Where were you when Steve Jobs died?
I was where I usually am. Pounding away at this MacBook Air. Looking at my Apple 30-inch cinema HD display. With my MacMail open. With Safari open. Working in Pages. Listening to iTunes. My iPhone 4 just a few inches away.
It’s never more than a few inches away.
Moments after as I heard the news, I had to leave the house for an acupuncture appointment. I walked down my street to Sunset, passing two groups of people. They were both talking about Steve Jobs.
I walked the half mile to my appointment, my mind on Steve’s passing, my thumb on my touchscreen. I looked down and realized: I almost always hold my phone. Even with all the walking I do, all the adventuring across the city, wearing an obnoxiously large purse on my shoulder, that iPhone rarely leaves my hand. It’s because I’m always using it. I’m mapping my location. I’m locating buses. I’m checking my mail. I’m doing research. I’m posting tweets. I’m reading books. I’m using it to put on makeup. I’m finding restaurants. And I’m taking photos. Like this one, as, at that moment, on my way to acupuncture, I just happened to peer into an open garage, and spot this iMac box perched on a table:
Steve is everywhere we look.
But Steve has also changed the way we see.
Many people have thanked Steve for his presence in their Mac-centric lives. I suppose I could write my stories on a different computer or do my research on a different Internet browser. But I don’t think I would have been able to make this step—the part that included choosing to move about my city a different way, to experience this new rhythm of Los Angeles—without an iPhone. I started my car-free life without it, of course, and many navigate the city without one every day. But it has made something that seemed impossible not only plausible, but pleasurable. It made walking more fun.
Now, I can’t imagine being out on the streets without that little glowing rectangle that helps guide me towards my destination, and keeps me entertained along the way. It has truly changed the course of my life.
And since the iPhone is solely responsible for increasing the amount of reading I do, a few of my favorite pieces I read last night about Steve:
And if you haven’t seen it yet, his Stanford commencement address is getting linked everywhere for one reason: It’s truly awesome.
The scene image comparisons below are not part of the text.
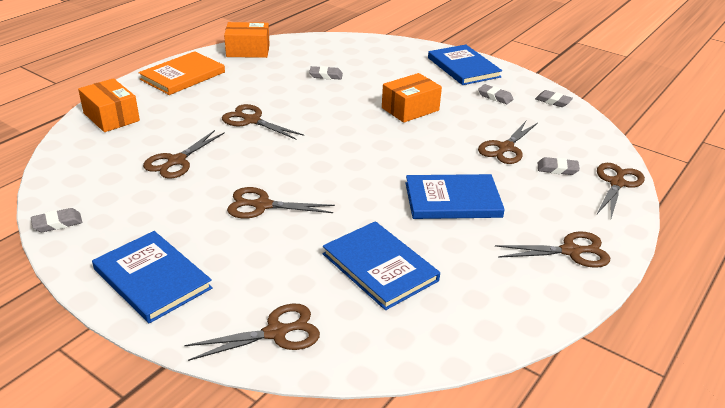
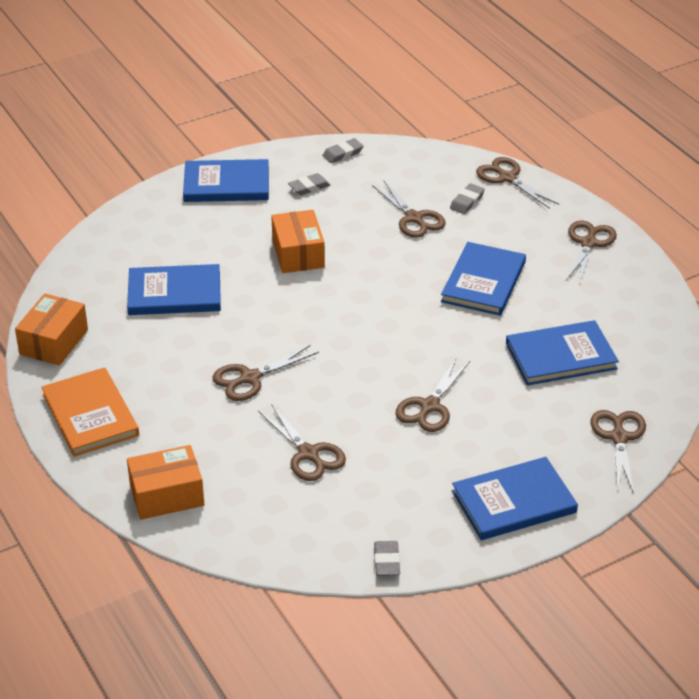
camera: 65 degrees left, 5 degrees up
grey eraser [309,66,343,80] -> blue book [127,264,221,315]

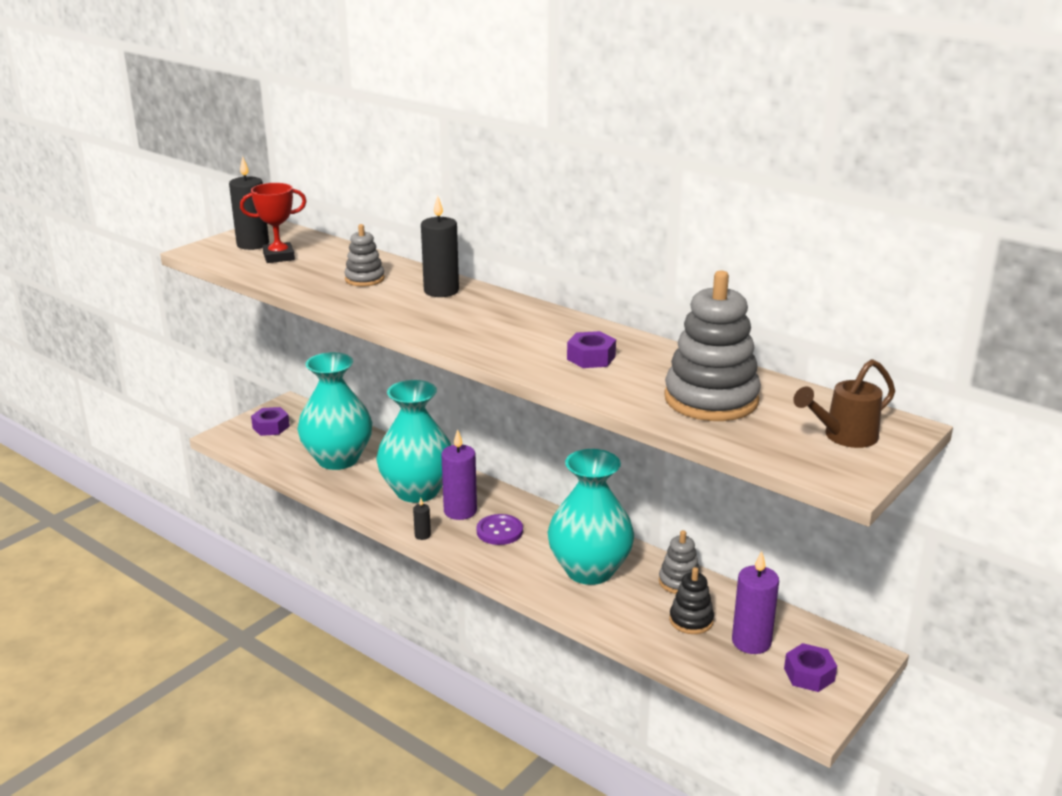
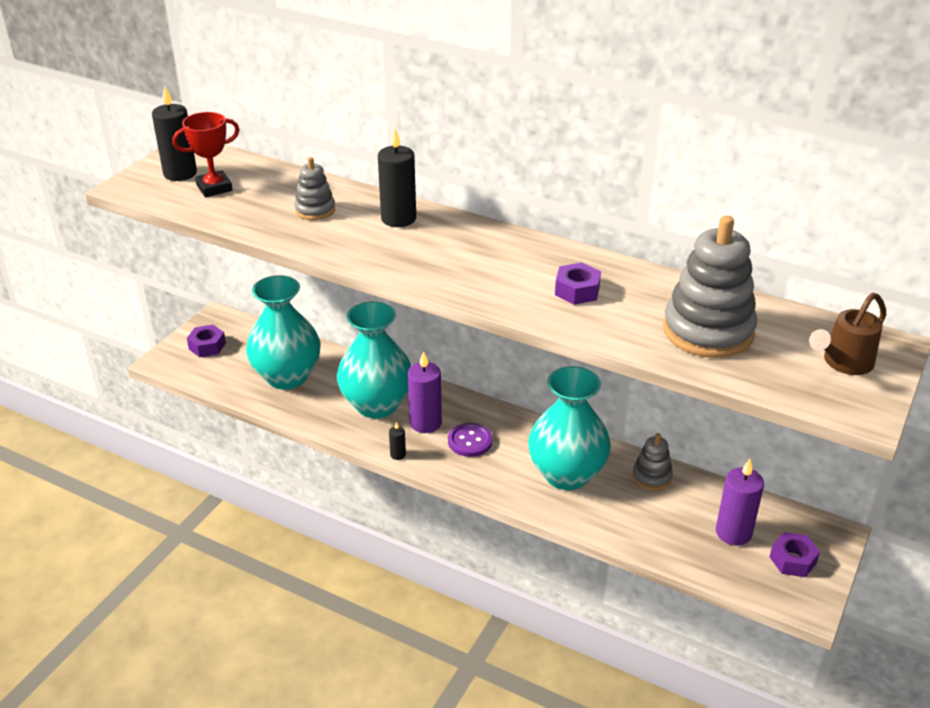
camera: 10 degrees left, 10 degrees up
black stacking toy [669,567,714,634] -> none

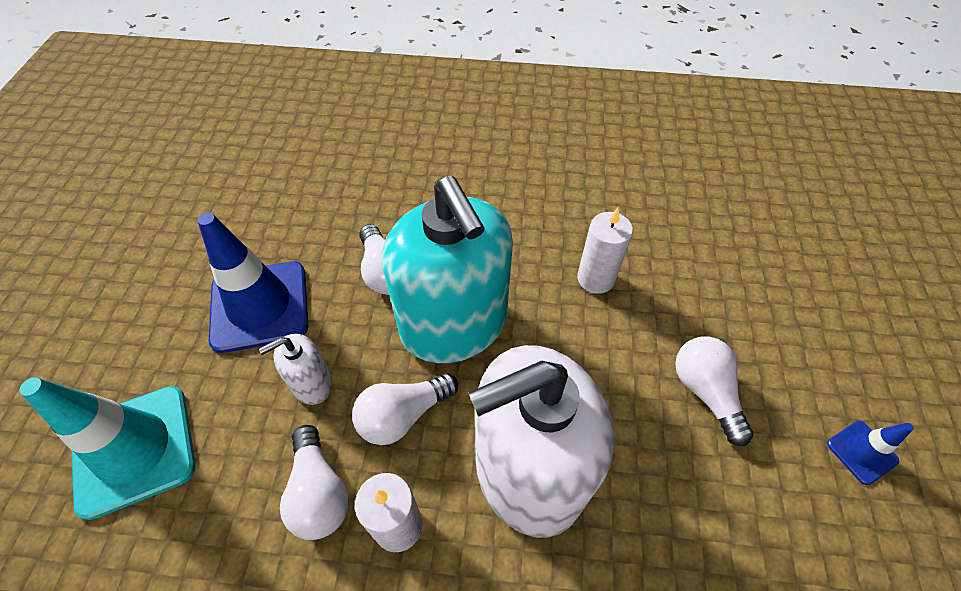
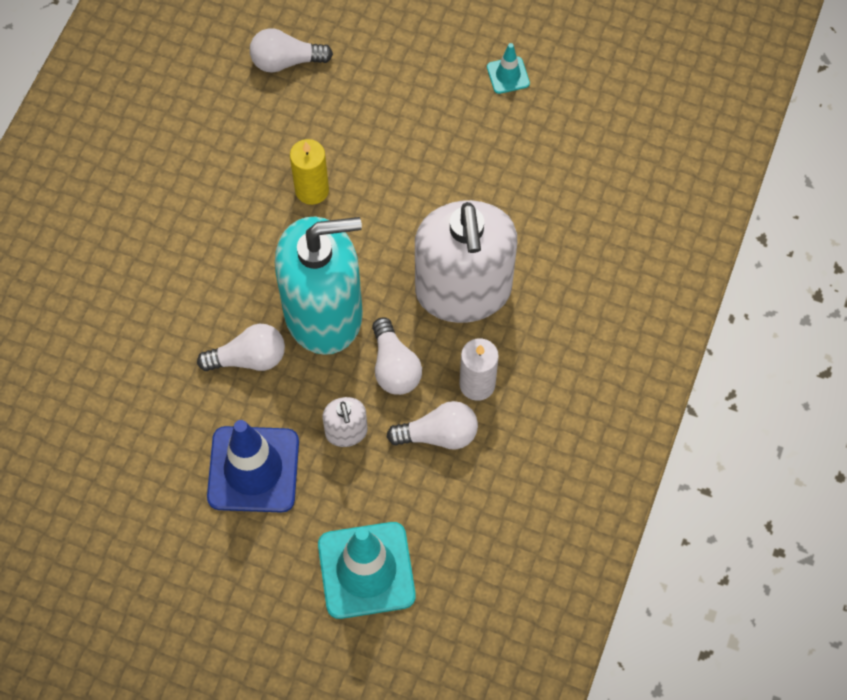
camera: 75 degrees left, 10 degrees up
white candle [577,208,633,294] -> yellow candle [290,139,329,205]
white light bulb [675,337,753,446] -> white light bulb moved to [250,28,333,73]
blue traffic cone [827,421,914,485] -> turquoise traffic cone [487,43,530,94]

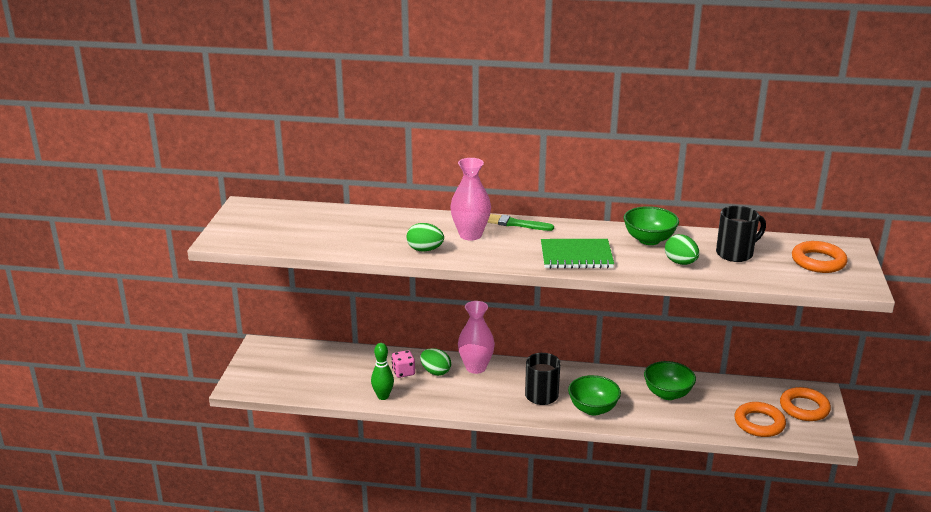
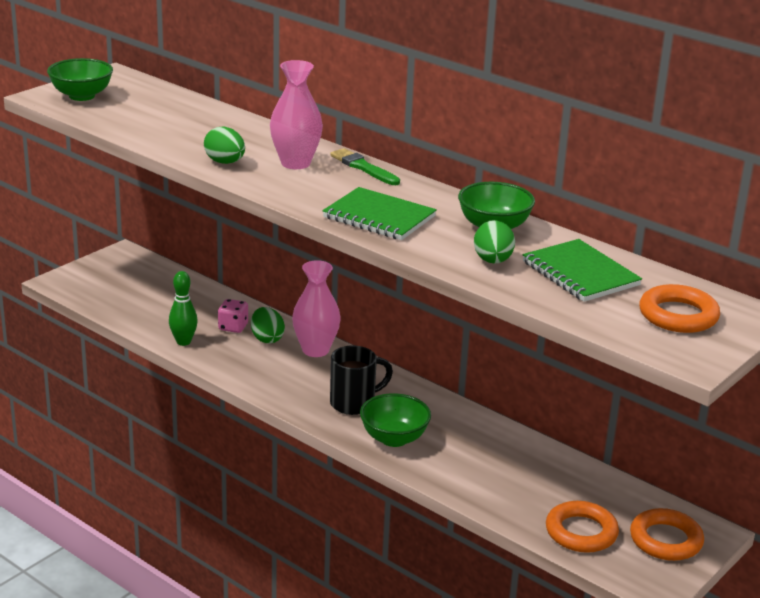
camera: 30 degrees right, 0 degrees up
green bowl [644,361,696,400] -> green bowl moved to [47,58,113,101]
black mug [716,206,766,262] -> green notebook [522,239,642,302]

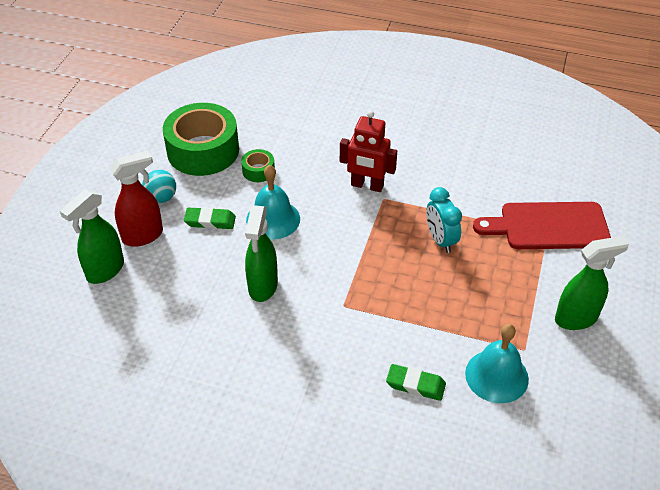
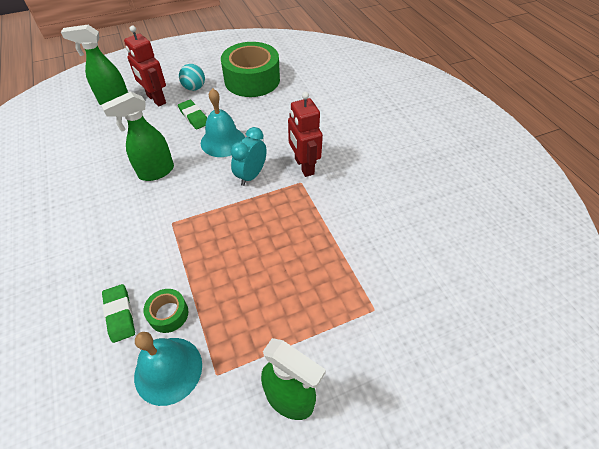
camera: 50 degrees right, 5 degrees up
red spray bottle [110,151,163,247] -> red robot [124,26,166,106]
green tape [241,149,275,182] -> green tape moved to [144,289,188,333]
turquoise clock [426,187,462,253] -> turquoise clock moved to [230,127,267,186]
red cutting board [473,202,611,249] -> none

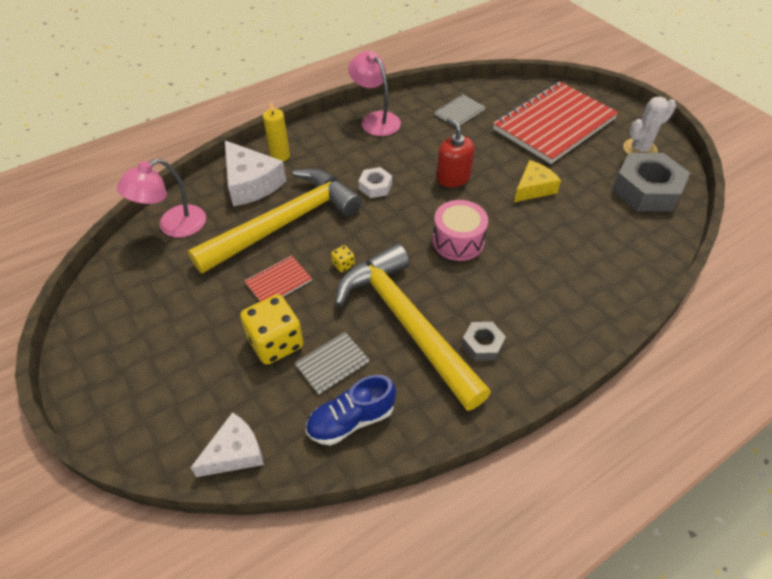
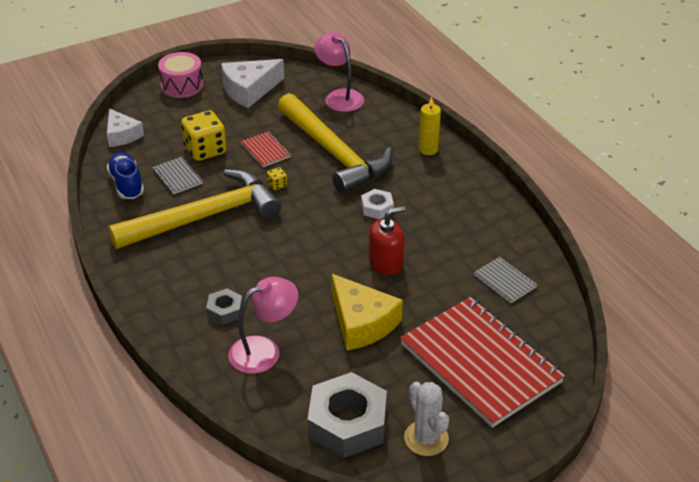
camera: 95 degrees right, 10 degrees down
white cheese [225,141,286,207] -> white cheese moved to [221,59,284,108]
pink lamp [348,51,401,136] -> pink lamp moved to [228,277,298,374]
pink drum [432,200,488,261] -> pink drum moved to [158,52,203,98]
grey nut [462,322,506,361] -> grey nut moved to [206,289,243,325]
yellow cheese [514,160,561,202] -> yellow cheese [332,274,403,351], size x1.50

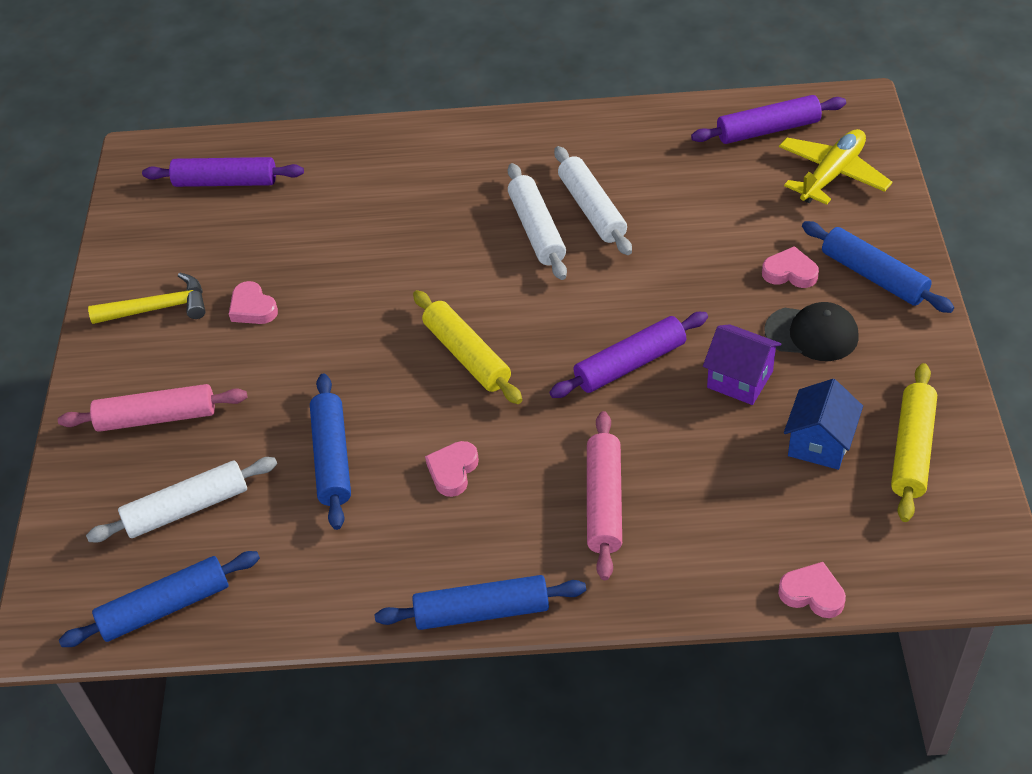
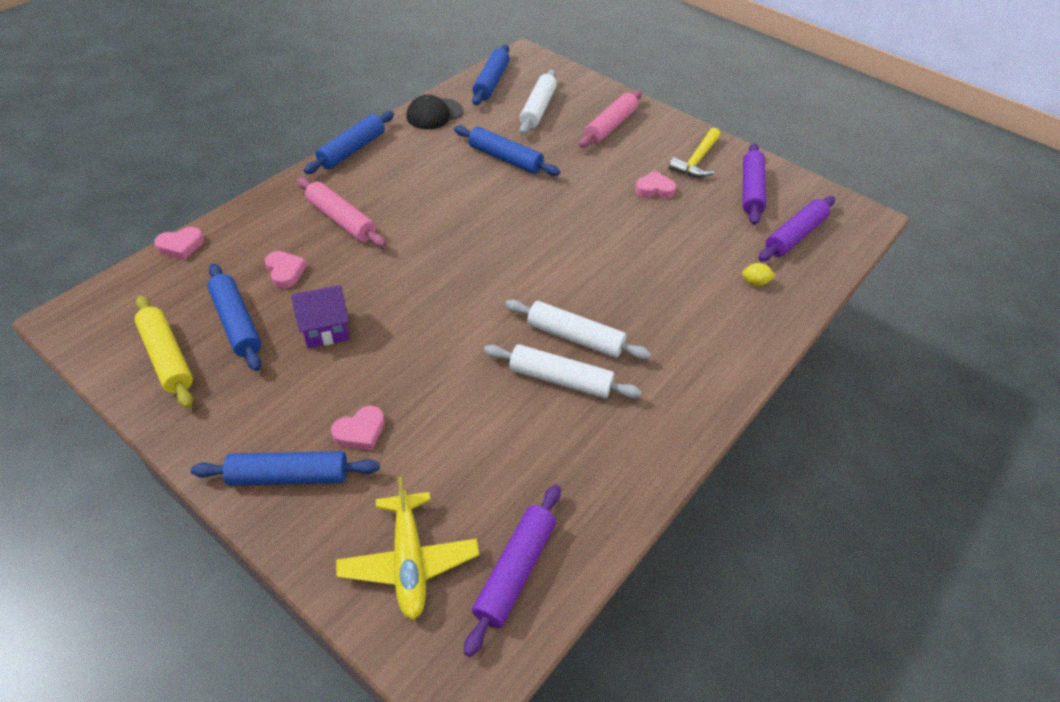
camera: 125 degrees right, 0 degrees up
yellow rolling pin [413,290,522,404] -> none
pink heart [425,441,479,497] -> pink heart moved to [265,251,307,289]
purple rolling pin [549,312,708,398] -> purple rolling pin moved to [743,143,766,225]
black cap [764,302,859,361] -> black cap moved to [406,95,463,129]
blue house [784,379,863,470] -> blue rolling pin [207,263,262,371]
none -> yellow lemon [742,263,775,286]

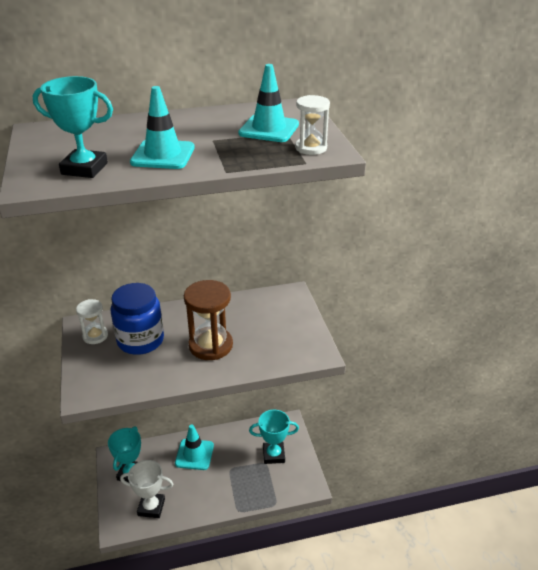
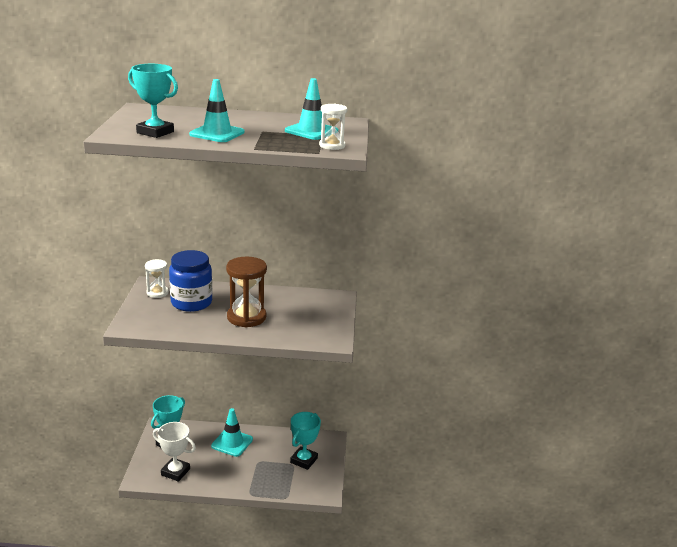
camera: 15 degrees right, 10 degrees down
turquoise trophy [249,410,299,464] -> turquoise trophy turned 75 degrees counterclockwise [290,412,321,470]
Here’s the end:
“Your time is limited, so don’t waste it living someone else’s life. Don’t be trapped by dogma—which is living with the results of other people’s thinking. Don’t let the noise of others’ opinions drown out your own inner voice. And most important, have the courage to follow your heart and intuition. They somehow already know what you truly want to become. Everything else is secondary.”
Thank you for helping all of us to follow our hearts and intuitions. We you, Steve.